Tanto Timóteo como Tito sentem-se a exercer um ministério que dá continuidade ao serviço apostólico de quem o receberam e sentem que estão a edificar a Igreja no exercício dos ministérios que lhes foram conferidos pelos apóstolos. É sempre o mesmo Espírito a fazer crescer a Igreja como Corpo de Cristo por meio do anúncio do Evangelho, da celebração dos sacramentos, da realização das diferentes funções por parte dos seus membros, nomeadamente por parte dos que receberam a imposição das mãos para continuar a missão apostólica.
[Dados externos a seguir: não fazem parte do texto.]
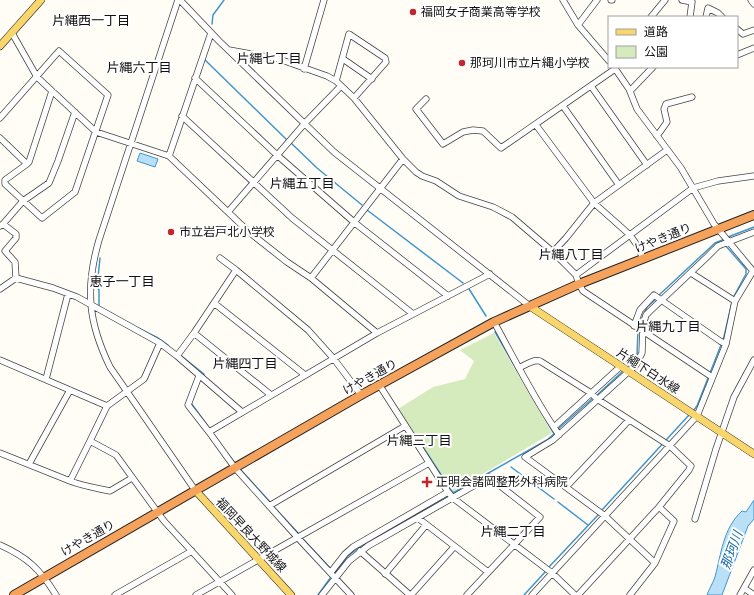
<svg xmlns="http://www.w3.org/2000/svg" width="754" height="595" font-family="'Roboto Serif','Noto Sans JP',serif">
<rect width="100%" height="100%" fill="#fffdf5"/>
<path fill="#d5ebbd" d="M494,333L552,433L452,492L398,409L433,387L465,379L474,361L460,350Z"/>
<path fill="#b9e0f7" stroke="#3f96cf" d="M140,153L158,159L155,167L137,161Z
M754,500V519L748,526L722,595H707C709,589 713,583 715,577C721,555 723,528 742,511L746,512Z"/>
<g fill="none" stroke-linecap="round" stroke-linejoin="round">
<path stroke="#3f96cf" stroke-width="1.5" d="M212,24L213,15L224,0
M204,59L286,139
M291,143L317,168L362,205
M367,210L463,283
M728,237L754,227
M725,245L746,269V274L733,298
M469,289L486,316
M658,296L715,243L725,239
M100,307L99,306V290L97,287L100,258
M639,325L647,307L656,299
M138,328L158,338L168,345
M495,332L518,372
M723,341L732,302
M180,355L204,374L203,376
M627,367L637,356L638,329
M596,396L623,371
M191,403L210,429
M693,411L697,406L721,345
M542,413L554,434
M557,430L593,398
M415,435L453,493
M227,453L236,464
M511,467L554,499
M240,469L271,503
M451,494L547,440L555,433
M558,502L588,525
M273,506L299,534
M601,511L689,415
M301,537L331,569
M548,568L599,514
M334,574L348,556L357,549L448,496
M318,595L331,577
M524,595L546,571"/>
<g stroke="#444" stroke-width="7">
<path id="minor" d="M178,0L99,240C85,288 88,322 110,367L195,490
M180,0L219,41L334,152L531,307
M563,0L578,25L609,61
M611,0H612
M682,0L692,2L690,17
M751,0L754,4
M651,17L665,0
M706,17L708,8L718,13L722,17
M578,25L597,0
M737,29L743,34L754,30
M12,33L37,77L96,132L169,156L249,232L287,262L311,278L377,333
M229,50L279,59L327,76L336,81L354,98L403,159L416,172L422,176L436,181L459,196L493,207L512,217L553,252L576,275L579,284L583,291L712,377
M737,55L754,48
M343,59L372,79
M304,69L324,0
M195,78L277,155L355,223L448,296
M336,81L349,34L385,58L386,62L354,98
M591,86L647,165
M630,91L653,67
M426,99L416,109L443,144L463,132L473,130L483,131L501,148L615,69
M563,106L619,185
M182,116L292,218L413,314
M0,118L59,51L108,95L75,192L42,218L5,184V180L27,164L0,138
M536,125L594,203L630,235L639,248L643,259
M657,136L667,122L664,109L666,104L692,97
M169,156L211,33
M27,164L29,162L52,91
M228,212L305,123L341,86
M3,224L23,201L49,183L58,161L75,112
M0,226L3,224L16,234V238L5,251L15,262L16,278
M553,252L566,238L594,203L667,150
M220,258L236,270L308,330L334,359L361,395
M691,273L735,301
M576,275L693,188L718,181L754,176
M16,278L53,288L77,297L160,343L144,379L107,406L90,441
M311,278L403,159
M0,289L16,278
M214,303L305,375
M494,322C515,360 534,399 559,435
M634,326L640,310L654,295L720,341L726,344
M194,333L271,395
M160,343L177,356L242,412
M177,356L194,333L236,270
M0,360L107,406
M519,368C525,365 533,359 540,361L591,393L597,399L670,446L691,466L689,470L659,507L578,595
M199,376L188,405L209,432
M46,379L68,294
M380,386L448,492L453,498L552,573L575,595
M554,427L621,366
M0,453L70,481
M29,464L70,390
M132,478L110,491C96,488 83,486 70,481L90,441L116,455L164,521L232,595
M566,487L629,420
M269,506L405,426
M659,507L674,521L655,563L605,516L525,457L553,440L636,365L642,353L643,325L646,315L650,311L707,257L718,246L754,232
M418,518L488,572
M695,519L716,449L734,397L754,360
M0,545C27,557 40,569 56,595
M360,551L410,595
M331,572L345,554L353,547L448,492
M385,574L426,525
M744,588L754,595
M115,595L192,551
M196,595L429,463
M322,595L349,561L368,546L489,477L540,517L467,595
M351,595L298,538L235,468L209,432L377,333L490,274
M411,595L454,547
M532,595L697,416L726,344L735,301L753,271L714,224L681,168L637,109L629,89L614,67
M630,595L655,563
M740,595L754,570"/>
</g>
<g stroke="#222" stroke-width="8">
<path id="major" d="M0,46L41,0
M531,307L754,454
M195,490L291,595"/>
</g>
<g stroke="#222" stroke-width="10">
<path id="highway" d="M14,595L361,395L494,322L579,284L754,215"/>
</g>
<use href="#minor" stroke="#fff" stroke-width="5.5"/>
<use href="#major" stroke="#f9d66b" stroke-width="7"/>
<use href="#highway" stroke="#f5a25d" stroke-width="8"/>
</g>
<g fill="#c4262e" stroke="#fff" stroke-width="1.5">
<circle cx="413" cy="12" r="4"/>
<circle cx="462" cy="63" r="4"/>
<circle cx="171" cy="232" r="4"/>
<path d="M425 476h4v4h4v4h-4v4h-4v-4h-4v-4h4z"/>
</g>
<g text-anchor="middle" stroke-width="4" stroke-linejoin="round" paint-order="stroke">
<g font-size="12" fill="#111" stroke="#fff" text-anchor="start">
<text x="421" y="16">福岡女子商業高等学校</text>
<text x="470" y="67">那珂川市立片縄小学校</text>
<text x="179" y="236">市立岩戸北小学校</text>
<text x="436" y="486">正明会諸岡整形外科病院</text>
</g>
<g font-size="12" fill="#111" stroke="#fff">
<text transform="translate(663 238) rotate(-22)" y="4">けやき通り</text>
<text transform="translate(648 371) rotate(33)" y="4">片繩下白水線</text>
<text transform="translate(370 377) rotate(-29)" y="4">けやき通り</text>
<text transform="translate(251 535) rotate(47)" y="4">福岡早良大野城線</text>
<text transform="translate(88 538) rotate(-30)" y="4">けやき通り</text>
</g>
<g font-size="13" fill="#111" stroke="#fff">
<text x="91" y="25">片縄西一丁目</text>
<text x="269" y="63">片縄七丁目</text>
<text x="139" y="72">片縄六丁目</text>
<text x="302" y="188">片縄五丁目</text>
<text x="571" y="259">片縄八丁目</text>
<text x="122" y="286">恵子一丁目</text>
<text x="668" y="331">片縄九丁目</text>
<text x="245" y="368">片縄四丁目</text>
<text x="419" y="445">片縄三丁目</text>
<text x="513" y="536">片縄二丁目</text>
</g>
<g font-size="13" font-style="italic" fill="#1768a6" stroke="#fff">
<text transform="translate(731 550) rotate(-70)" y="5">那珂川</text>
</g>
</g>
<rect x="608" y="16" width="130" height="52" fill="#ffffff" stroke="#a0a0a0"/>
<rect x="616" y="29" width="20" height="6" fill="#f9d66b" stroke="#a0a0a0"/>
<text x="644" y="36" font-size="12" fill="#111111">道路</text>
<rect x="616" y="46" width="20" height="12" fill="#d5ebbd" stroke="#a0a0a0"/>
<text x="644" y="56" font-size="12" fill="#111111">公園</text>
</svg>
Na mesma Primeira Carta aos Coríntios, 12, Paulo compara a comunidade cristã a um corpo humano, mas edificada pela força criadora do Espírito que lhe foi dado no batismo e não pela iniciativa de cada um dos seus membros. Sendo construída pela pluralidade de muitos membros solidários entre si, estão numa dependência recíproca, pois precisam uns dos outros e cuidam uns dos outros numa relação de complementaridade.  Desse modo, são muitos membros, mas constituem um só corpo unidos por Cristo a quem pertencem, de tal modo que podem chamar-se Corpo de Cristo.

Trata-se da unidade na pluralidade de muitas pessoas que ultrapassam a dimensão de uma simples comunidade humana para formar a Igreja, a comunidade cristã, fruto da presença de Cristo e do único Espírito em que todos foram batizados. Esta sua caraterística particular sobrepõe-se a todas as outras, de tal modo que as circunstâncias pessoais de cada um deixam de ser relevantes: não se distinguem mais por serem judeus ou gregos, escravos ou livres, homens ou mulheres, de uma proveniência geográfica e cultural ou de outra. A diversidade dos membros dá lugar à unidade do corpo, à comunidade de Cristo, a Igreja.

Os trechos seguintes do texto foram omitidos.